7.6 Is a foreign office holder able to bring clawback claims or fraudulent transaction claims?
UAE
A foreign office holder may potentially be able to bring such claims.
ADGM
Pursuant to Article 23(1) of Schedule 10 of the ADGM Insolvency Regulations, upon recognition of a foreign proceeding, a foreign representative has standing to make an application to the ADGM Court for an order under or in connection with Chapter 3 (Voidable Transactions) of Part 4 (i.e. clawback claims, being transactions at an undervalue or preference claims). A foreign office holder may be able to bring claims for fraudulent transactions as part of said claim(s). Article 23(3) requires the ADGM Court’s permission for a foreign representative to pursue such claims whilst “a proceeding under these Regulations is taking place regarding the debtor.”
DIFC
Pursuant to Article 23(1) of Schedule 4 of the DIFC Insolvency Law, upon recognition of a foreign proceeding, a foreign representative has standing to initiate any actions in accordance with Articles 128 to 137 of the DIFC Insolvency Law, which includes clawback claims (i.e. transactions at an undervalue or preference claims). A foreign office holder may be able to bring claims for fraudulent transactions as part of said claim(s).
8.1 Can a foreign office holder take appointments?
UAE
Non-UAE nationals may take appointments on the basis discussed in Question 8.2, below.
ADGM
Non-UAE nationals may take appointments as office holders in the ADGM subject to being registered as an insolvency practitioner under Part 9 of the ADGM Insolvency Regulations and the ADGM Insolvency Regulations (Insolvency Practitioner) Rules 2022 (“IP Rules”).
DIFC
Non-UAE nationals may take appointments as office holders in the DIFC subject to being registered as an insolvency practitioner under Part 10 of the DIFC Insolvency Law and Regulation 7 of the DIFC Insolvency Regulations.
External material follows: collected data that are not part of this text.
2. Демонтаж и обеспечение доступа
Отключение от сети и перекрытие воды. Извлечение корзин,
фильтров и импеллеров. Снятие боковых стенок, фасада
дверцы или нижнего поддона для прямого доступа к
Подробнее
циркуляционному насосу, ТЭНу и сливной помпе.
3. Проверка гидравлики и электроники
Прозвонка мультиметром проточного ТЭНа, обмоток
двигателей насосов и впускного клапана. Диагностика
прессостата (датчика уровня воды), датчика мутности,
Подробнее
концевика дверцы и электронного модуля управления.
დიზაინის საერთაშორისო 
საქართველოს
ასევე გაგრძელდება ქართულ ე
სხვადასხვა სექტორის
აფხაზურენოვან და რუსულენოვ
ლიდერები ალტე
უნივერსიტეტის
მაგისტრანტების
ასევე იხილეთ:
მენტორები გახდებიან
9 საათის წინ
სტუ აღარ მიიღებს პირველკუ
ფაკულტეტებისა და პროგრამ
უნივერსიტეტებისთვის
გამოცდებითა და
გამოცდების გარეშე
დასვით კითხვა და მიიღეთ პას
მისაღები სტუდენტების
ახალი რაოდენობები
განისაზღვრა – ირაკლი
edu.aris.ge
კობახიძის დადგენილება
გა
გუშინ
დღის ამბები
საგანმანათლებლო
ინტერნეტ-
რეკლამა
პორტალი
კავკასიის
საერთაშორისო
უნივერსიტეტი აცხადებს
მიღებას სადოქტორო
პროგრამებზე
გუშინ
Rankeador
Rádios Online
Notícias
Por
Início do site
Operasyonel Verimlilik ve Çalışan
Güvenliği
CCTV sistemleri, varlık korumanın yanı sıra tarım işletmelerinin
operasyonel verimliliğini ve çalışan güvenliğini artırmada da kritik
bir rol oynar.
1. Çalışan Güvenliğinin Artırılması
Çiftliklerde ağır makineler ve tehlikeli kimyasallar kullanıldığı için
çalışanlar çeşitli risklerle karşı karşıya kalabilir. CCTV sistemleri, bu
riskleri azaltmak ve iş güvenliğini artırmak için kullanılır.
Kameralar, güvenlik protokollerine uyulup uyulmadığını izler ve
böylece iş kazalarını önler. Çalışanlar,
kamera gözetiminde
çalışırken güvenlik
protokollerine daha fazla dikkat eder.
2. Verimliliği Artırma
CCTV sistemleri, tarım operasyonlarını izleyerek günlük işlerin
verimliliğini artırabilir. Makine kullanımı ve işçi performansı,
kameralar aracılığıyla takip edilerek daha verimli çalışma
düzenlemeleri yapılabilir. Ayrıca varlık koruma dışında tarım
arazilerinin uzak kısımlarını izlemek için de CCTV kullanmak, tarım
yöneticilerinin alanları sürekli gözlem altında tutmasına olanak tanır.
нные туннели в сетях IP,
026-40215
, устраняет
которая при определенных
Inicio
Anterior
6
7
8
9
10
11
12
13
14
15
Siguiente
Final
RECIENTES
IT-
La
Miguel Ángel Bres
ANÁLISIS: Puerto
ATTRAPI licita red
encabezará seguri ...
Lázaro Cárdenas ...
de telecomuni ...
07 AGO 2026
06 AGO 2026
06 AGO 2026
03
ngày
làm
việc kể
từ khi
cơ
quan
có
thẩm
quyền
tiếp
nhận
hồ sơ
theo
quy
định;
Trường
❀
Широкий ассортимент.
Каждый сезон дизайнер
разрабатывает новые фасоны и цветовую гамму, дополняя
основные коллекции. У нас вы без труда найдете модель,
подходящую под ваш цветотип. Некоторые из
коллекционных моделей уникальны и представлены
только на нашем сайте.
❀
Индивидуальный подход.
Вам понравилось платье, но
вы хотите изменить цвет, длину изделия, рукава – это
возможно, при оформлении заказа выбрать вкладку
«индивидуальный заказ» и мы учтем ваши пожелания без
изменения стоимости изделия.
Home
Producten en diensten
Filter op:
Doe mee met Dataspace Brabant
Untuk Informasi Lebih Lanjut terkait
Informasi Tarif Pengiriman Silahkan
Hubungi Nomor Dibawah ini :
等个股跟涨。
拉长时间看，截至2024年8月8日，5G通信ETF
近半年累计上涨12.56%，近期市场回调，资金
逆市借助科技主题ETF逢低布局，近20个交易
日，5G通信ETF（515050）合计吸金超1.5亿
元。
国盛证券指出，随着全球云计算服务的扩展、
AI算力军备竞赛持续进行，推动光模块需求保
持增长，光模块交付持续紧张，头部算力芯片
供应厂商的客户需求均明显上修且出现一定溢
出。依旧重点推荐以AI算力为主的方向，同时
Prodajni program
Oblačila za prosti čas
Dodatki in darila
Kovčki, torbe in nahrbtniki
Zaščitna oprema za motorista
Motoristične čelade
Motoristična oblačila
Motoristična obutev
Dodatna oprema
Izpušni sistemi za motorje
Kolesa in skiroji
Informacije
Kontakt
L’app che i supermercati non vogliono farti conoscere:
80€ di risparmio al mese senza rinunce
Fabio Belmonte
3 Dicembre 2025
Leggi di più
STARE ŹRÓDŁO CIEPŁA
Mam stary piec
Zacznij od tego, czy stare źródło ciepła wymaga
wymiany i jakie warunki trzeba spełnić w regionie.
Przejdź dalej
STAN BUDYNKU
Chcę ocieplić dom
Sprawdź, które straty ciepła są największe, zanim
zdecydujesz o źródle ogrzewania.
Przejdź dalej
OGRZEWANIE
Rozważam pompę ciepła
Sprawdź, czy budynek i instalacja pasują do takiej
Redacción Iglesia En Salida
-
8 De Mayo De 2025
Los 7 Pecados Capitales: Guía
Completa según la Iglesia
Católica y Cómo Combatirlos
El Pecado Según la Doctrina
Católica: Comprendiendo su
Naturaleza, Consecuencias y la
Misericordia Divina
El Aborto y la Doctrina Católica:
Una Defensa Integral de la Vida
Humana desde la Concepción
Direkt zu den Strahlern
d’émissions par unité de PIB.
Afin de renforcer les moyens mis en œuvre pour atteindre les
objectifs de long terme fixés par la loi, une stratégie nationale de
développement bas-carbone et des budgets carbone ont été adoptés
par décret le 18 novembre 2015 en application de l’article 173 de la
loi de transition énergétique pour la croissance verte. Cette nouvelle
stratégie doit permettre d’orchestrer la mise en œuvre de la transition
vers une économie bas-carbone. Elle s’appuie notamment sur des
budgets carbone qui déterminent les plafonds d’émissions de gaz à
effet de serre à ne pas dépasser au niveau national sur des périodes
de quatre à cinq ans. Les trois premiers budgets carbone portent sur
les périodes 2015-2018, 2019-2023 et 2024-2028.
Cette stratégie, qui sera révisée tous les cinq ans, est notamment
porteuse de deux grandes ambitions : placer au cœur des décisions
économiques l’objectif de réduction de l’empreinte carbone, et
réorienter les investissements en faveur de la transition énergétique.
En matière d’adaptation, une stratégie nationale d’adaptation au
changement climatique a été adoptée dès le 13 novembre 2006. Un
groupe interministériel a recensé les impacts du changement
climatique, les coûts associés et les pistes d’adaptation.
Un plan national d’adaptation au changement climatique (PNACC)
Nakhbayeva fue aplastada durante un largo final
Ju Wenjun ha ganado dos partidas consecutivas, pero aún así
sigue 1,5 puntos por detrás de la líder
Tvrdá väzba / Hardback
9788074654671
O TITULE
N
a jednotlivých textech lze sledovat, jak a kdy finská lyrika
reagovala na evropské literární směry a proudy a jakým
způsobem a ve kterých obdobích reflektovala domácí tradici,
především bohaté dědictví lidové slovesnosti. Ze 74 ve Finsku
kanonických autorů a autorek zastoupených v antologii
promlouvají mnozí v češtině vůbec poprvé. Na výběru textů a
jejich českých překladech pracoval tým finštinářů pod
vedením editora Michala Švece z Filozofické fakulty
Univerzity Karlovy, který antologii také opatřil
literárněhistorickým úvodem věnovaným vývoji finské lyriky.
8.2 What are the conditions for becoming an office holder?
UAE
In the UAE, it is generally necessary for an office holder to be listed on either the Ministry of Finance’s Reorganisation Committee List (which is, at the time of writing, undergoing revision), or the relevant court’s expert list. Individuals not listed may also be appointed, subject to providing appropriate justification.
ADGM
The conditions are set out in the IP Rules. In summary, the office holder must be “in continued employment with, or a member, director or partner of, a firm, partnership or body corporate registered within or outside the ADGM capable of supporting the Insolvency Practitioner with the provision of Insolvency Practitioner Services”; be a member of a recognised professional body (defined therein) or be able to explain why they are not a member of any such body; and must have professional indemnity insurance.
DIFC
Part 10 of the DIFC Insolvency Law and section 7 of the DIFC Insolvency Regulations set out the conditions, which include being a member of a recognised professional body, having professional indemnity insurance, and in the case of a liquidator, an acknowledgement that the insolvency practitioner will accept any appointment made by the DIFC Court as a liquidator.
8.3 What are the main rules of professional conduct?
UAE
The Bankruptcy Law (at Chapter 3 of the Preliminary Title) outlines the trustee’s powers and obligations, lists those not permitted to take appointments, mandates that trustees are obliged to carry out procedures promptly and ensure that they take all measures that provide protection of the interests of the debtor and creditors.
ADGM
Various “principles” are set out at Part 4 of the IP Rules, including integrity, due skill, care and diligence, confidentiality, transparency, and conflict of interest.
DIFC
The DIFC does not have a framework which sets out rules of office holder professional conduct. However, Article 125 of the DIFC Insolvency Law contains certain obligations of disclosure.